§ WORK INSTRUCTION: The entries are to be reproduced word for word, with all images left out.

§ TASK DATA:
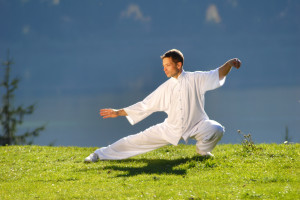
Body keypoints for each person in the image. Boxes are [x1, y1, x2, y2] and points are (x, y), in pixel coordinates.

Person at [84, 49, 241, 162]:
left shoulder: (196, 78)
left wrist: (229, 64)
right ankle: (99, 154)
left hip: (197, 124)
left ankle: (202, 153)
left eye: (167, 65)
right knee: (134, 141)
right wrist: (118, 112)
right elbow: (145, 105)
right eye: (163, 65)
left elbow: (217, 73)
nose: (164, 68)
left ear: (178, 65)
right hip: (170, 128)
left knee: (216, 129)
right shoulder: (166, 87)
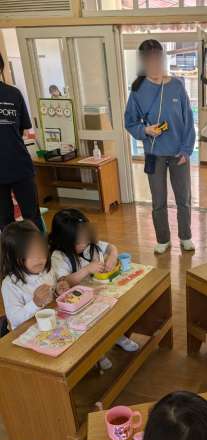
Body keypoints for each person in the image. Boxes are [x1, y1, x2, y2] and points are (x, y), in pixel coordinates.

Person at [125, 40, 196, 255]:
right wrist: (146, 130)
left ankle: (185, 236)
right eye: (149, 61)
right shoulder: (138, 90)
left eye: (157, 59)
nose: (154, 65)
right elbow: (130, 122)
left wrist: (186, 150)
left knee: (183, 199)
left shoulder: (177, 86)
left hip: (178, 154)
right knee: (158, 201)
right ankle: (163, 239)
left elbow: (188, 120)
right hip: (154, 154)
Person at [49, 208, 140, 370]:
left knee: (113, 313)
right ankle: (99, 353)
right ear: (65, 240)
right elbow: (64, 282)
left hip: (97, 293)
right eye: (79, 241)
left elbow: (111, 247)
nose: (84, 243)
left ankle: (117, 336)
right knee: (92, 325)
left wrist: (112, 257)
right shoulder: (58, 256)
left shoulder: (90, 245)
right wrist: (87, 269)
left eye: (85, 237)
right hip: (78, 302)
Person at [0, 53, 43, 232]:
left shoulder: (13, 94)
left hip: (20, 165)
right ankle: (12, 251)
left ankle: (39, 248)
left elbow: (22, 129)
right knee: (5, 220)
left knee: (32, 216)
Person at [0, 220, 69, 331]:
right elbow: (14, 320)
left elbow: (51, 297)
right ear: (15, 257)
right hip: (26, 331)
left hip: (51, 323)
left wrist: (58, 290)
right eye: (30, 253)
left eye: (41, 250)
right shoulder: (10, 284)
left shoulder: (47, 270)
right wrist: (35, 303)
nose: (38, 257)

§ EXERCISE SOLUTION:
Body keypoints for each person in the image. Boxes are [x1, y1, x2, y2] and points are (x, y), in pixel coordinates.

Person at [84, 49, 241, 162]:
left shoulder: (196, 78)
left wrist: (229, 64)
right ankle: (99, 154)
left hip: (197, 124)
left ankle: (202, 153)
left eye: (167, 65)
right knee: (134, 141)
right wrist: (118, 112)
right elbow: (145, 105)
right eye: (163, 65)
left elbow: (217, 73)
nose: (164, 68)
left ear: (178, 65)
right hip: (170, 128)
left knee: (216, 129)
right shoulder: (166, 87)
Body keypoints for each person in the image. Boxes are [x1, y1, x2, y2] and points are (x, y), in pixel coordinates.

Person at [125, 40, 196, 255]:
right wrist: (146, 130)
left ankle: (185, 236)
right eye: (149, 61)
right shoulder: (138, 90)
left eye: (157, 59)
nose: (154, 65)
right elbow: (130, 122)
left wrist: (186, 150)
left knee: (183, 199)
left shoulder: (177, 86)
left hip: (178, 154)
right knee: (158, 201)
right ankle: (163, 239)
left elbow: (188, 120)
right hip: (154, 154)
Person at [49, 208, 140, 370]:
left knee: (113, 313)
right ankle: (99, 353)
right ear: (65, 240)
right elbow: (64, 282)
left hip: (97, 293)
right eye: (79, 241)
left elbow: (111, 247)
nose: (84, 243)
left ankle: (117, 336)
right knee: (92, 325)
left wrist: (112, 257)
right shoulder: (58, 256)
left shoulder: (90, 245)
right wrist: (87, 269)
left eye: (85, 237)
right hip: (78, 302)
Person at [0, 53, 43, 232]:
left shoulder: (13, 94)
left hip: (20, 165)
right ankle: (12, 251)
left ankle: (39, 248)
left elbow: (22, 129)
right knee: (5, 220)
left knee: (32, 216)
Person at [0, 220, 69, 331]:
right elbow: (14, 320)
left elbow: (51, 297)
right ear: (15, 257)
right hip: (26, 331)
left hip: (51, 323)
left wrist: (58, 290)
right eye: (30, 253)
left eye: (41, 250)
right shoulder: (10, 284)
left shoulder: (47, 270)
right wrist: (35, 303)
nose: (38, 257)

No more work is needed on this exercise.